4. En premier lieu, l'article 109 du code général des impôts dispose que : " 1. Sont considérés comme revenus distribués : / (...) 2° Toutes les sommes ou valeurs mises à la disposition des associés, actionnaires ou porteurs de parts et non prélevées sur les bénéfices (...) ".

5. L'administration, dans le cadre du contrôle sur place de la SC Insitu, dont Mme B... est associée, a constaté l'encaissement sur le compte bancaire ouvert au nom de cette société de chèques provenant de la SARL Résidence Hôtelière du Golf de Mougins, dont l'intéressée est également associée, pour des sommes globales de 120 000 euros et 75 000 euros au cours, respectivement, des années 2012 et 2013. La société n'ayant pas indiqué l'objet de ces versements malgré la demande de l'administration, ils ont été regardés comme des avantages consentis par la SARL Résidence Hôtelière du Golf de Mougins à la SC Insitu, et comme des revenus distribués imposables entre les mains des associés communs de la société commerciale et de la société civile, sur le fondement des dispositions citées ci-dessus de l'article 109 du code général des impôts.

6. La conclusion alléguée d'un prêt entre la SARL Résidence Hôtelière du Golf de Mougins et la société Insitu portant sur les sommes en cause n'est pas démontrée par les requérants, qui ne produisent aucun élément à l'appui de leurs affirmations, alors que l'administration fait valoir sans être contredite qu'il ressort de la déclaration de résultat de la SARL Résidence Hôtelière du Golf de Mougins déposée au titre de l'exercice clos le 31 décembre 2012 qu'elle n'a pas comptabilisé un tel prêt.

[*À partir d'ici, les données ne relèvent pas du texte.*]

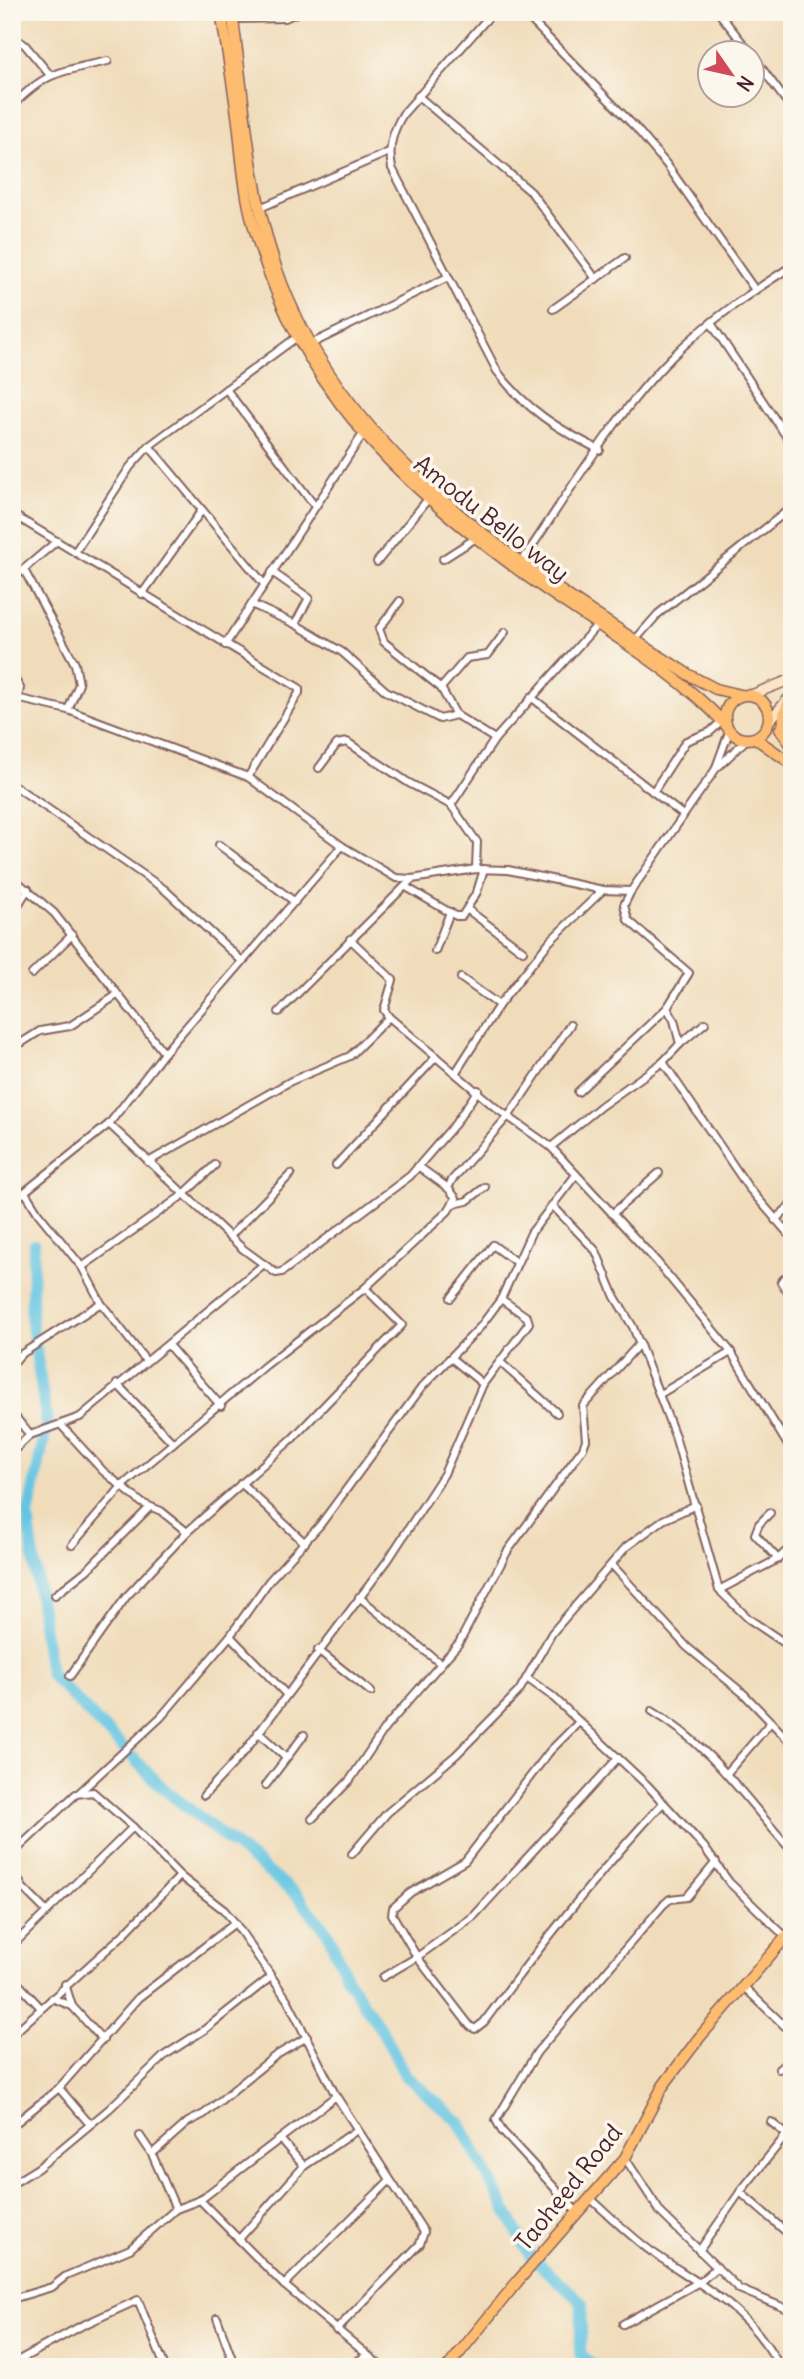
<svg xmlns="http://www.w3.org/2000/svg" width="804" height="2379" viewBox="0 0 804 2379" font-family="Delius,sans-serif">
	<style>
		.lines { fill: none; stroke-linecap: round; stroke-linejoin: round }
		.river { stroke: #64c5e2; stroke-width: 12 }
		.street-casing { stroke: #84615d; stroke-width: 10 }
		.secondary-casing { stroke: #84615d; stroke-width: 12 }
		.primary-casing { stroke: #84615d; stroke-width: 13 }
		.street { stroke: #fff; stroke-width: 6 }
		.secondary { stroke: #fee4c5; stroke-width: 9 }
		.primary { stroke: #fdbc6f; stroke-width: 10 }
		.labels { text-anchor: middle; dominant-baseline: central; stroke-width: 7; stroke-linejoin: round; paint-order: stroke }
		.street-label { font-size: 24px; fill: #4a1f2b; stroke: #fbf7ec }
	</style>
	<rect width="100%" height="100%" fill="#fbf7ec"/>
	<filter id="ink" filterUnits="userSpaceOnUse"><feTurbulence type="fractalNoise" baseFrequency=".0143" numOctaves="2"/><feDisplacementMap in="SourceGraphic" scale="14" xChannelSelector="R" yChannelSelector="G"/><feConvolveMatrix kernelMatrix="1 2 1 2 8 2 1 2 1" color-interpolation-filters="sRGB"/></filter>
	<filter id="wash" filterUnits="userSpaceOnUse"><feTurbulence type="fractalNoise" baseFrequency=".00686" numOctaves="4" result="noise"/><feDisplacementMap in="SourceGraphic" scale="28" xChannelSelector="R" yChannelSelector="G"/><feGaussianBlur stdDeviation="1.57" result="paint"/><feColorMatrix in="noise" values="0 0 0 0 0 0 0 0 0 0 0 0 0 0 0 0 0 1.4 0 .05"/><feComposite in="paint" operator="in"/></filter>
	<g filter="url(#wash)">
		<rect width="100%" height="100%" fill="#f0dcba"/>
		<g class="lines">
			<!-- river -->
			<polyline class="river" points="34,1245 31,1318 47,1424 28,1516 50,1674 164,1789 297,1895 328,1933 346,1977 384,2034 405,2075 459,2122 531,2257 582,2302 580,2354 595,2367"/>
		</g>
	</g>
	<g filter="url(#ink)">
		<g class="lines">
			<!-- street casing -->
			<g class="street-casing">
				<g id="street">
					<path d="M 493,12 L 403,114 C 392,132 388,148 392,168 L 497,371 C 525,409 558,429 600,450"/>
					<polyline points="523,12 636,128 667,165 755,290"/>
					<polyline points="718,12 750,52"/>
					<polyline points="233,19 285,18 299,12"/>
					<polyline points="12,36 25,45 50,75"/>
					<polyline points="752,55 792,109"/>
					<polyline points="418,96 531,192 596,279"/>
					<path d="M 12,106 C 48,70 60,72 108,61"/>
					<polyline points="260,208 389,152"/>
					<polyline points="553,309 625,258"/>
					<polyline points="711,323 792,445"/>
					<polyline points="311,344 448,277"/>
					<polyline points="226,389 314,505"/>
					<polyline points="149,446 264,584"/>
					<polyline points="12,514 299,688 299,693 248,777"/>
					<polyline points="75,552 130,467 149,446 297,337"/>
					<polyline points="443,559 476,538"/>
					<polyline points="377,562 428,499"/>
					<path d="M 520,564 C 567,496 614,415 672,357 C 707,322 750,293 792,266"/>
					<polyline points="24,570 75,664 79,684 68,710"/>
					<polyline points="272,572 309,598 295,624"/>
					<polyline points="12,579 57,541"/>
					<polyline points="142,594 202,510"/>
					<polyline points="400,601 379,629 384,642 441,688 456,715 495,739"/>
					<polyline points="251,604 295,624 342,652 386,691 440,719 456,715"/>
					<polyline points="636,639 658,614 792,507"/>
					<polyline points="225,645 363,434"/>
					<polyline points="12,675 20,688 18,697"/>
					<polyline points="441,688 467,658 488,655 505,632"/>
					<polyline points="12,697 68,710 248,777 342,846 396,878 412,879 476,869 508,870 603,890 631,891 715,770 729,732"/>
					<polyline points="531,697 683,815"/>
					<polyline points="719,766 746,740"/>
					<polyline points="319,768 337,744 347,742 409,783 451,805 477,842 476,869"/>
					<polyline points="12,784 164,889 243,962"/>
					<polyline points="653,792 686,741 710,732 722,721"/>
					<polyline points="451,805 495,739 598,624"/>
					<polyline points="219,845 295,902"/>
					<polyline points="12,877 54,913 164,1053"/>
					<polyline points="406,887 456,916 462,916 477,892 484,869"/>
					<polyline points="631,891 624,905 628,920 689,973 667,1008 674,1020 680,1044 663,1062 748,1187 792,1238"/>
					<polyline points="468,910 523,951"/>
					<polyline points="12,915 28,889"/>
					<polyline points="350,939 393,980 384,1010 389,1017 496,1108 551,1147 657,1262 731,1352 792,1452"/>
					<polyline points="435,951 450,912"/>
					<polyline points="32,974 72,935"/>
					<polyline points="461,978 499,1005"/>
					<polyline points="279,1012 412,879"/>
					<polyline points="21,1043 40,1031 70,1026 117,995"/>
					<polyline points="680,1044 705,1023"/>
					<polyline points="456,1072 499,1005 550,941 603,890"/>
					<polyline points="578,1092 667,1008"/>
					<polyline points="109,1124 243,1249 276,1273 282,1272 410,1176 455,1124 478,1090"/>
					<polyline points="551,1147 601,1106 663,1062"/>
					<polyline points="148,1162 291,1081 350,1056 389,1017"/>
					<polyline points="336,1165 436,1057"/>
					<polyline points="418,1166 448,1188"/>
					<polyline points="25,1192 38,1213 82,1267 101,1303 146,1361"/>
					<polyline points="12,1202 109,1124 164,1053 342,846"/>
					<polyline points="454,1204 467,1201 485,1187"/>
					<polyline points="552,1205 596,1251 615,1297 633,1327 675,1436 719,1590 749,1619 792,1648"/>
					<polyline points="612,1214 659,1173"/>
					<polyline points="775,1220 792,1204"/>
					<polyline points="229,1237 291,1174"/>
					<polyline points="82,1267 183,1195 215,1165"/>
					<polyline points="792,1271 781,1282 792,1298"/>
					<polyline points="451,1298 493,1245 517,1263"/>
					<polyline points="168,1345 221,1406"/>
					<polyline points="451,1358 483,1384"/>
					<polyline points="500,1362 557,1413"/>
					<polyline points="12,1365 20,1355 101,1303"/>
					<polyline points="117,1384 173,1443"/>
					<polyline points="660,1394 731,1352"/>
					<polyline points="12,1413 30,1435"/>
					<polyline points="61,1425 103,1471 142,1503 161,1511 187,1532"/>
					<polyline points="12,1452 30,1435 80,1417 264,1264"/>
					<polyline points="241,1483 305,1543"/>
					<polyline points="770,1513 759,1524 755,1534 778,1559"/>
					<polyline points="72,1545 123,1485 266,1365 365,1288 448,1211 456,1198 448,1188 452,1180 510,1114 570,1025"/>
					<polyline points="613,1566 687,1647 744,1694 792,1744"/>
					<polyline points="719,1590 778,1559 792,1546"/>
					<polyline points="55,1595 87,1570 149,1508"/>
					<polyline points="359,1597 441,1664"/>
					<polyline points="230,1636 286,1694"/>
					<polyline points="318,1650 371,1692"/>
					<polyline points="70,1676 126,1597 187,1532 293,1438 402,1325 365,1288"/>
					<polyline points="528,1679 552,1696 648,1786 704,1847 729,1882 792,1943"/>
					<path d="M 652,1711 C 713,1747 745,1799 792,1851"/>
					<path d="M 578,1723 L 550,1751 L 465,1861 L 410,1893 L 393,1908 L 392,1914 L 417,1957 L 470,2026 L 475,2029 L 484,2022 C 540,1946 598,1872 663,1803"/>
					<polyline points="258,1732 285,1757"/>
					<polyline points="727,1773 771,1722"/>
					<polyline points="266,1785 304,1735"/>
					<polyline points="80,1792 161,1717 230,1636 269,1581 320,1525 422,1387 480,1327 501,1299 531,1233 575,1176"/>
					<polyline points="204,1795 245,1751 388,1560 444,1474 483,1384 529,1323 527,1317 501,1299"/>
					<polyline points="312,1819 350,1780 385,1728 459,1643 507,1552 583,1448 586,1440 583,1406 640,1343"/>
					<polyline points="12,1854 76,1794 93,1792 133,1827 180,1876 224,1910 235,1923 288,2001 336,2096 424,2232 420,2244 336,2330"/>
					<polyline points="352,1854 387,1813 456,1755 519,1691 552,1633 626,1547 663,1520 696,1505"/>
					<polyline points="12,1869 23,1888 46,1911"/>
					<polyline points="12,1946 133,1827"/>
					<polyline points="12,1977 40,2007"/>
					<polyline points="383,1977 417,1957 474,1916 617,1759"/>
					<polyline points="65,1984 72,2006 103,2040"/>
					<polyline points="744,1987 792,2033"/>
					<polyline points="52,1998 72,2006"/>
					<polyline points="12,2035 124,1934 180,1876"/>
					<polyline points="779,2069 792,2058"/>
					<polyline points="59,2088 87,2121 92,2123"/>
					<polyline points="771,2122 792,2139"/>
					<polyline points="12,2126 59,2088 138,1998 235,1923"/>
					<polyline points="140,2136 152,2154 176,2209 200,2200 284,2285 382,2367"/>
					<polyline points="152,2154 188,2122 204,2114 275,2056 307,2037"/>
					<polyline points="625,2158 661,2213 739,2289 792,2311"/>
					<polyline points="304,2166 357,2130"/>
					<polyline points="12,2184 38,2168 109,2109 165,2055 204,2030 271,1977"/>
					<polyline points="740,2192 792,2237"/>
					<path d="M 590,2198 C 610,2216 630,2236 652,2252 C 704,2288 748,2307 780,2367"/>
					<polyline points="200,2200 336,2096"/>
					<polyline points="577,2212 502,2131 496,2120 537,2052 663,1905 670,1899 687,1897 716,1862"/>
					<polyline points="239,2239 304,2166 281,2140"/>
					<polyline points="699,2251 740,2192 787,2134"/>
					<polyline points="284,2285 389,2181"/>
					<polyline points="12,2299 52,2287 66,2276 130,2249 176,2209"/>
					<polyline points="217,2318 235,2367"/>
					<polyline points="623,2324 701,2281 717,2267"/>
					<polyline points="12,2364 81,2326 138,2300 165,2367"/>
					<polyline points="347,2367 366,2356"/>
				</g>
			</g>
			<!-- secondary casing -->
			<g class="secondary-casing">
				<g id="secondary">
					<polyline points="751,695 792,679"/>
					<polyline points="770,720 789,698"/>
				</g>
			</g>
			<!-- primary casing -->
			<g class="primary-casing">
				<g id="primary">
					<path d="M 221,12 C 227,49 233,85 238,122 C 242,157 244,193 254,227 C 298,386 394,479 524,574 C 592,624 668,663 726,725"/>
					<path d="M 232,12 C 244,97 248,186 276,267 C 340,456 530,573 689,675 L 716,689 L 741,695"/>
					<circle cx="747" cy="717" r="22"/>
					<polyline points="780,729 792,746"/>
					<polyline points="783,732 784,714 791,695"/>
					<polyline points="755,738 792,764"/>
					<polyline points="448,2367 517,2282 625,2158 663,2086 699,2038 792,1930"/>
				</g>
			</g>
			<!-- street -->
			<use href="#street" class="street"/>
			<!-- secondary -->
			<use href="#secondary" class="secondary"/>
			<!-- primary -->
			<use href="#primary" class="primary"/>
		</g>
	</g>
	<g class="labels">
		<!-- street labels -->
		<g class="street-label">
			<text transform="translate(492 518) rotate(38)">Amodu Bello way</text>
			<text transform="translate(568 2187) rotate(-51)">Taoheed Road</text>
		</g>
	</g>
	<!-- margin -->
	<rect width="804" height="2379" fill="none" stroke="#fbf7ec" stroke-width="42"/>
	<!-- north arrow -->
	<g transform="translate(731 74) rotate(124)"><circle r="33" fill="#fbf7ec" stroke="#b4a19f" stroke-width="2"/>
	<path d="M0-5L12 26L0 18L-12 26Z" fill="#d1495b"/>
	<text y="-10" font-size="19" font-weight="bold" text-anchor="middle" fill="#4a1f2b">N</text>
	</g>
</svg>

Les requérants soutiennent par ailleurs que les sommes prêtées à la SC Insitu auraient été remboursées au cours de l'année 2015 par le reversement des sommes à la société Axe Cash, à laquelle la SARL Résidence Hôtelière du Golf de Mougins aurait avancé des fonds par le biais de ce remboursement et d'un apport en compte courant réalisé par Mme B..., associée des trois sociétés en cause, après remboursement des sommes qu'elle lui avait apportées en compte courant. Toutefois, les requérants, qui se bornent à produire des copies de chèques dont il ressort que la SC Insitu n'a versé que 72 000 euros à la société Axe Cash, soit un montant global inférieur aux sommes prétendument prêtées, ne démontrent pas, en tout état de cause, que les formalités prévues à l'article 1690 du code civil relatif à l'opposabilité des cessions de créances auraient été respectées. Dans ces conditions, l'administration doit être regardée comme démontrant l'existence d'avantages consentis à la SC Insitu par la SARL Résidence Hôtelière du Golf de Mougins, sans qu'ait d'incidence à cet égard la circonstance qu'elle n'a pas opéré de rectification des résultats de cette dernière à raison de l'acte anormal de gestion. De même, ne saurait avoir d'incidence sur la qualification des distributions provenant de la SARL Résidence Hôtelière du Golf de Mougins la circonstance que la SC Insitu, qui n'est pas la société distributrice, n'est pas soumise à l'impôt sur les sociétés. Ainsi, et dès lors que les avantages versés par une société commerciale à une société de personnes dont les associés sont par ailleurs actionnaires de la société commerciale doivent être regardés comme appréhendés par ces associés, c'est à bon droit qu'elle a imposé l'avantage consenti par la SARL Résidence Hôtelière du Golf de Mougins entre les mains de Mme B... à hauteur de sa quotepart dans le capital de la SC Insitu.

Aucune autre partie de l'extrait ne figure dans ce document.